The Commonwealth Fund's National Scorecard for 2008 entered the realm of public debate through stenography rather than reporting. Journalists failed to pose even the most rudimentary questions about the methodological grounding for the report's sweeping conclusions, suggesting that when it comes to American health care, reporters and editors suffer from a bad case of conventional wisdom (our system is terrible) compounded by confirmation bias (an expert study confirms what assume to be true therefore the report is accurate it is).

As Reed Abelson reported in the New York Times While the U.S. Spends Heavily on Health Care, a Study Faults the Quality:

"American medical care may be the most expensive in the world, but that does not mean it is worth every penny. A study to be released Thursday highlights the stark contrast between what the United States spends on its health system and the quality of care it delivers, especially when compared with many other industrialized nations.

The report, the second national scorecard from this influential health policy research group, shows that the United States spends more than twice as much on each person for health care as most other industrialized countries. But it has fallen to last place among those countries in preventing deaths through use of timely and effective medical care...

...The findings are likely to provide supporting evidence for the political notion that the nation’s health care system needs to be fixed."

The Times also quoted Helen Darling, president of the National Business Group on Health, which represents big employers that provide medical benefits to their workers, as saying the report

“documents that it’s been as bad as we have been thinking it is... It proves once again if you have quantitative information and metrics and make people pay attention, they change.”

The International Herald Tribune headlined Abelson's articleDeep flaws found in U.S. health care”

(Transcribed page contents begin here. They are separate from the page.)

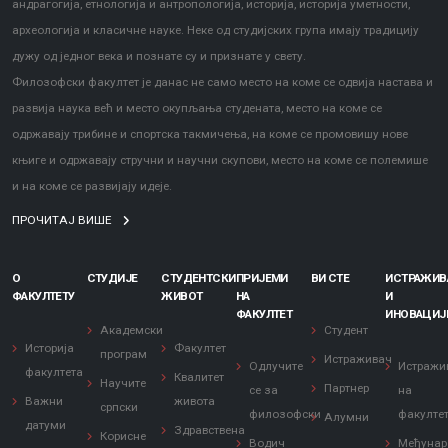
андрагогија, етнологија и антропологија, историја, историја уметности,
археологија и класичне науке. Неке од студијских група имају традицију
дужу од једног века и познате су и признате у свету.
Филозофски факултет је данас не само место на коме се одвија настава и
развија наука већ и место окупљања студената, место на коме се
одржавају трибине и спортска такмичења, на коме се промовишу нове
књиге и одржавају стручни и научни скупови, место на коме се полемише
и на коме се развијају идеје.
ПРОЧИТАЈ ВИШЕ
О
СТУДИЈЕ
СТУДЕНТСКИ
ПРИЈЕМИ
ВИ СТЕ
ИСТРАЖИ
ФАКУЛТЕТУ
ЖИВОТ
НА
И
ФАКУЛТЕТ
ИНОВАЦИЈ
Академски
Студент
Историја
Факултет
програм
Истраживач
Одлучите
Истражи
факултета
Квалитет
Научите
Партнер
се за
на
Важни
живота
српски
филозофски
факулте
Алумни
датуми
Здравствена
Корисне
Водич
Међунар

Both the Washington Post (“U.S. Health Care Still Ill, Survey Finds”) and Forbes (same headline)  ran an article by Healthday News, which simply reported the Scorecard's conclusions and cited Karen Davis, the Commonwealth Fund's president, and Cathy Schoen, the Commonwealth Fund's senior vice president for research and evaluation, to explain the significance:

“‘The United States also lags behind other countries in health-care results, Schoen said. ‘Even where the U.S. average improved, other countries have improved much more rapidly,’ she said. ‘As a result, we are falling further behind the leaders.’”

No other expert opinion was offered in either article, but Post readers were invited to visit the Commonwealth Fund's website “To learn more about health care in the United States.”

Similarly, Medical News Today, provided readers with only a summary of the Scorecard's conclusions.

FOX Business Channel along with Reuters were the only sources of any criticism of the report's findings, but only in the form of a rewritten press release from the Hudson Institute, in which Betsy McCaughey, Ph.D., criticized the Commonwealth Fund for conclusions that were "political, not scientific." She continued:

"Astoundingly, the Commonwealth report gives the U.S. poor marks for 'capacity to innovate and improve to achieve excellence.' But the report's definition of innovation has nothing to do with new cures and new treatments.  It is defined as emphasizing primary care."